5.2 Postsolar evolution stages

5.2.1 Red Giant

    As the Sun ages, helium collects in its center. After a lifetime of 9 billion years as main-sequence star, approximately 10% of the hydrogen in the Sun's core will have been converted into helium and nuclear fusion reactions will cease producing energy. The equilibrium between the total pressure force directed outwards and the gravitational force directed towards the centre of the Sun will be disturbed. The core of the Sun starts slowly collapsing under its own gravitational attraction. Fusion moves outward to a shell surrounding the core, where hydrogen-rich material is still present. The gravitational energy from the collapse will be converted into heat causing the shell to burn vigorously and so the Sun's outer layers to swell immensely. The surface is now far removed from the central energy source, cools and appears to glow red. The Sun now evolves into the stage of a red giant. For a few hundred million years, the expansion of the outer solar layers will continue, and the Sun will engulf the planet Mercury. The temperature on Venus and Earth will rise tremendously. Hydrogen fusion in the shell continues to deposit helium "ash" onto the core, which becomes even hotter and more massive.

    In the Sun's core nuclear fusion of helium into carbon and oxygen will start to trigger even further the expansion of its outer layers. The helium-rich core is unable to lose heat fast enough and becomes unstable. In a very short time of few hours the core gets too hot and is forced to expand explosively. Outer layers of the Sun will absorb the core explosion but the core will no longer be able to produce energy by thermonuclear burning. Helium fusion then continues in a shell and the structure of the Sun would look like an onion: An outer, hydrogen-fusion layer and an inner, helium-fusion layer which surrounds an inert core of carbon and oxygen.
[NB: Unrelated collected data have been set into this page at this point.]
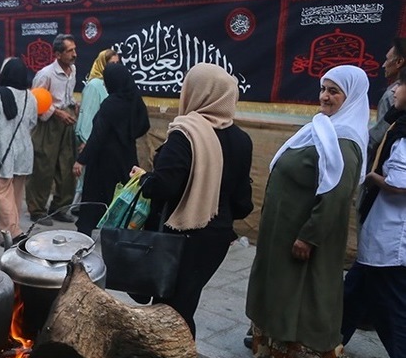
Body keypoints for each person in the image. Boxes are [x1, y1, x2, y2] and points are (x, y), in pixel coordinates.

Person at [246, 65, 369, 358]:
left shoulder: (345, 141)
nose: (325, 97)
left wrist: (308, 236)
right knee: (281, 290)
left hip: (304, 237)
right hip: (285, 230)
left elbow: (337, 196)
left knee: (302, 298)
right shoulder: (322, 128)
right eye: (323, 89)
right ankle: (272, 348)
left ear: (351, 97)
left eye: (334, 91)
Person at [132, 63, 252, 335]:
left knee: (170, 312)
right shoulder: (241, 139)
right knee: (184, 303)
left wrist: (144, 178)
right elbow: (243, 201)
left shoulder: (185, 133)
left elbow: (164, 187)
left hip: (181, 238)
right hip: (217, 238)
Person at [340, 67, 406, 358]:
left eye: (401, 85)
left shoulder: (405, 131)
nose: (394, 90)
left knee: (391, 299)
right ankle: (330, 341)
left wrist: (371, 176)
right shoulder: (397, 121)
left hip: (393, 232)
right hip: (382, 230)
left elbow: (399, 182)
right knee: (355, 290)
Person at [72, 63, 149, 236]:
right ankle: (119, 236)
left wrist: (81, 160)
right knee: (121, 198)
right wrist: (127, 135)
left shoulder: (111, 104)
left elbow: (98, 135)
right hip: (127, 158)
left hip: (104, 161)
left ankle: (83, 237)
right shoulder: (135, 100)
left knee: (93, 199)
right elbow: (144, 125)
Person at [0, 58, 38, 238]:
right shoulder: (31, 96)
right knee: (16, 194)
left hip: (3, 151)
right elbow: (33, 122)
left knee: (1, 192)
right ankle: (4, 227)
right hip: (25, 152)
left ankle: (12, 232)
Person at [26, 34, 79, 225]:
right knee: (43, 167)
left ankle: (59, 207)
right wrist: (57, 113)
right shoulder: (45, 74)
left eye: (74, 49)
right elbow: (36, 101)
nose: (74, 54)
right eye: (69, 51)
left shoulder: (72, 70)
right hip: (48, 124)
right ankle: (37, 209)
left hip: (66, 122)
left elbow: (66, 95)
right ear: (57, 54)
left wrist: (73, 105)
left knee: (67, 166)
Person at [368, 38, 406, 150]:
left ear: (399, 62)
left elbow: (378, 138)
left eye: (387, 60)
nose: (384, 65)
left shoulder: (392, 95)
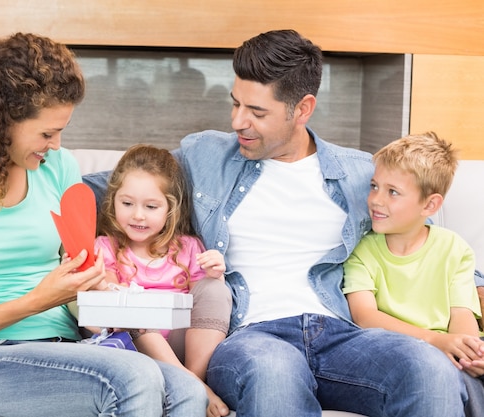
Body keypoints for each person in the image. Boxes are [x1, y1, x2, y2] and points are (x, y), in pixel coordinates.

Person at [84, 29, 468, 416]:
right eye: (236, 104)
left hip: (341, 335)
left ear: (302, 109)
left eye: (257, 112)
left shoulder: (360, 174)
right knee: (275, 375)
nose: (237, 121)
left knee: (428, 368)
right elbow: (105, 189)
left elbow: (429, 240)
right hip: (253, 337)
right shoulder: (205, 155)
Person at [0, 32, 207, 417]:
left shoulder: (58, 169)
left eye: (61, 131)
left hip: (65, 345)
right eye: (46, 133)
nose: (56, 145)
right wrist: (35, 302)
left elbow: (82, 270)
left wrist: (102, 289)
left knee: (188, 393)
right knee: (133, 378)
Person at [342, 132, 484, 417]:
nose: (376, 200)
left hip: (451, 354)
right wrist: (434, 342)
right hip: (401, 353)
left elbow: (463, 317)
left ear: (430, 205)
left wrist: (470, 353)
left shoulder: (453, 248)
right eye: (374, 186)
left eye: (392, 192)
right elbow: (365, 317)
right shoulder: (362, 250)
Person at [95, 144, 232, 417]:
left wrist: (215, 272)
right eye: (127, 203)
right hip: (133, 345)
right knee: (125, 302)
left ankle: (190, 378)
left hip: (183, 344)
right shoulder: (106, 246)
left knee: (215, 288)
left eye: (151, 206)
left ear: (171, 208)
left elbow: (202, 303)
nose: (137, 215)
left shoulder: (189, 247)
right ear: (113, 201)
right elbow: (107, 290)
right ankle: (194, 386)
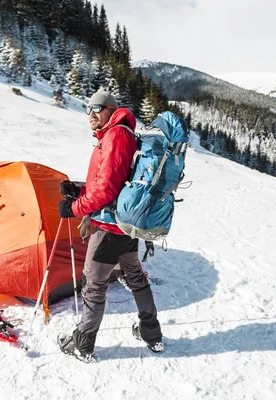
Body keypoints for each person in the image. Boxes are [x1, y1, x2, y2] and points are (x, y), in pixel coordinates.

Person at [56, 90, 163, 363]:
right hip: (124, 226)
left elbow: (105, 192)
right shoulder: (115, 135)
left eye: (97, 107)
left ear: (110, 109)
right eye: (87, 108)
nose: (91, 113)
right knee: (136, 278)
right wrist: (78, 190)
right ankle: (152, 334)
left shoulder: (116, 135)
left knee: (94, 284)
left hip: (108, 229)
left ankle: (83, 343)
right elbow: (107, 184)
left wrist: (74, 209)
    The old Sun may repeat the cycle of shrinking and swelling several times. In this stage of evolution the Sun is called an asymptotic giant branch star. Finally enough carbon will accumulate in the core to prevent the core explosion. Helium-shell burning will add heat to the outer layers of the Sun, mainly containing hydrogen and helium. The asymptotic giant Sun will generate eventually an intense wind that begins to carry off its outer envelope. The precise mechanism behind this phenomenon is not yet well understood. The Sun will expand a final time and after about 30 million years it will swallow Venus and Earth, outer layers will keep expanding outward and as much as half of the Sun's mass gets lost into space.

5.2.2 White Dwarf

    The solar core keeps shrinking and because it is not able anymore to produce radiation by fusion the further evolution of this configuration is governed by gravitation. All matter will collapse into a small body about the size of the Earth. Thus, the Sun will have become a white dwarf, this is a dense-matter configuration, having radiated away the energy of its collapse. Then the white dwarf rapidly begins to cool.

5.2.3 Black Dwarf

    The final stage of solar evolution will be the black dwarf stage. The white dwarf will emit yellow light and then red light in the course of its evolution, drawing from the star's reservoir of thermal energy. Its nuclei will be packed as tightly as physically possible and no further collapse is possible. The body is progressively cooling down and finally becomes as cold as the interstellar space around it, emitting no light at all. As a carbon-oxygen-rich black dwarf it will continue its journey through the galaxy (milky way) and may eventually encounter another giant gas cloud to become involved in the birth of a new star.